2. The Chairperson noted the Committee's consensus and declared the draft decision adopted (decision 26 COM 21(b)26).

Great Smoky Mountains National Park (United States of America)
1. The Observer of the United States indicated that some technical and factual changes needed to be made to the IUCN report, although it is an accurate summary of the United States submission on this matter. The issue of air pollution was raised on the basis of media reports that derived from the National Park Service monitoring data and was not separately instigated by IUCN before requesting a State Party response. The issue is a serious and complex one and the United States believes it has responded accurately with a full report. The authorities feel that it is important that the scope of the air quality monitoring programme at Great Smokies be understood. The operating budget for the programme, including data collection and analysis, is currently around US$ 2M per year. There are seven monitoring stations in the Park, which provide continuous information on air quality conditions. Finally, she asked that the Committee decision refer to the Environment Protection Agency (EPA) National Ambient Air Quality Standards.
2. The representative of IUCN noted that experience gained with this important monitoring programme would benefit other World Heritage properties.

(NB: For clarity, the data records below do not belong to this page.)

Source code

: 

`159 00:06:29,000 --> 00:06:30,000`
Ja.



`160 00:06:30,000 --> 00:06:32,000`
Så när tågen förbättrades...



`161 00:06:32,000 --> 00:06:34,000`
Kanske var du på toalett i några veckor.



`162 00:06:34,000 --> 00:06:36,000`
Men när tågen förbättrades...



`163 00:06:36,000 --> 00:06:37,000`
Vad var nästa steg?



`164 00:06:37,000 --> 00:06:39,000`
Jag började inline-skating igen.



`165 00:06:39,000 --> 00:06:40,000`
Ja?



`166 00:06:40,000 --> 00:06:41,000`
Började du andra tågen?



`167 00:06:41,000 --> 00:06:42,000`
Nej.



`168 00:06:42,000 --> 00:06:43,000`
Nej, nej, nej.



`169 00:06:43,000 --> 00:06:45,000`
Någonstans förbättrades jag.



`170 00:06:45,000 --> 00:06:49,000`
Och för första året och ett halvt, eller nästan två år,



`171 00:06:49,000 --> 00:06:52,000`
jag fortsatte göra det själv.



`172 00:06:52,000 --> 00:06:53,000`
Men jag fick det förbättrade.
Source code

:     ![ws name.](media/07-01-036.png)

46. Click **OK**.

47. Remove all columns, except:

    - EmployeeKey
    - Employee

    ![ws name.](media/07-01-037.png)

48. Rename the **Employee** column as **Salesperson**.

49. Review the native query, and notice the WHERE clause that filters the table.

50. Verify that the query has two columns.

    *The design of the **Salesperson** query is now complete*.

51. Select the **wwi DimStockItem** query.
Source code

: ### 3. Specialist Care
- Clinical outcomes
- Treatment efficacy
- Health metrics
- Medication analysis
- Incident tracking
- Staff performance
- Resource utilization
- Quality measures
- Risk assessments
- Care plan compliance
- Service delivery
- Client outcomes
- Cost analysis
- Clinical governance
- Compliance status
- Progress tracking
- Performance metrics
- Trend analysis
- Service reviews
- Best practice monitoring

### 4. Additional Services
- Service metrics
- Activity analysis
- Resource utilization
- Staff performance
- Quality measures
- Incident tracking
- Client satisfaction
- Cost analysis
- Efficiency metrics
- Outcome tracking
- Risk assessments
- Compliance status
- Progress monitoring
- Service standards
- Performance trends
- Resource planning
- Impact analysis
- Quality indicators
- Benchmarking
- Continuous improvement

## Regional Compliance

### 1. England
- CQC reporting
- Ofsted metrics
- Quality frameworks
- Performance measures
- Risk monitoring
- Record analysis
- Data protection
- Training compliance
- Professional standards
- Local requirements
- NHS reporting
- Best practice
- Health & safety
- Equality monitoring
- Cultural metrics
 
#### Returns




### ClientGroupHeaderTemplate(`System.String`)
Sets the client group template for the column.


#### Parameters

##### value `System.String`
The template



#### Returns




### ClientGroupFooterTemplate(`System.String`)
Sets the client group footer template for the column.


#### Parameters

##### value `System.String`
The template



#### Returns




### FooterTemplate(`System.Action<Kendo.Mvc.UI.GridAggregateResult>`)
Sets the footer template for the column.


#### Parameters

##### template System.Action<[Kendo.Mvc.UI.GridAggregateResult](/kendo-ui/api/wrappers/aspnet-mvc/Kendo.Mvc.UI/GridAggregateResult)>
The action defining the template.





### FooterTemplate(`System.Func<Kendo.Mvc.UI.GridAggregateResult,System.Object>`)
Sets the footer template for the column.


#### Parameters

3. The Chairperson noted the Committee's consensus and declared the draft decision adopted (decision 26 COM 21(b)27).
4. At a later stage in the discussion on this agenda item, the Delegate of India referred to the exemplary work of the United States of America in implementing environmental management standards at this site and at other World Heritage sites in their country. She noted however, that these standards were not applicable when the sites were initially inscribed on the World Heritage List. She commented that this was an even more acute problem in the less developed world. Furthermore she said that the Committee was in a legal vacuum as an international consensus on some of the basic standards did not yet exist. She urged the development of international consensus and in the meantime recommended ensuring implementation of national standards.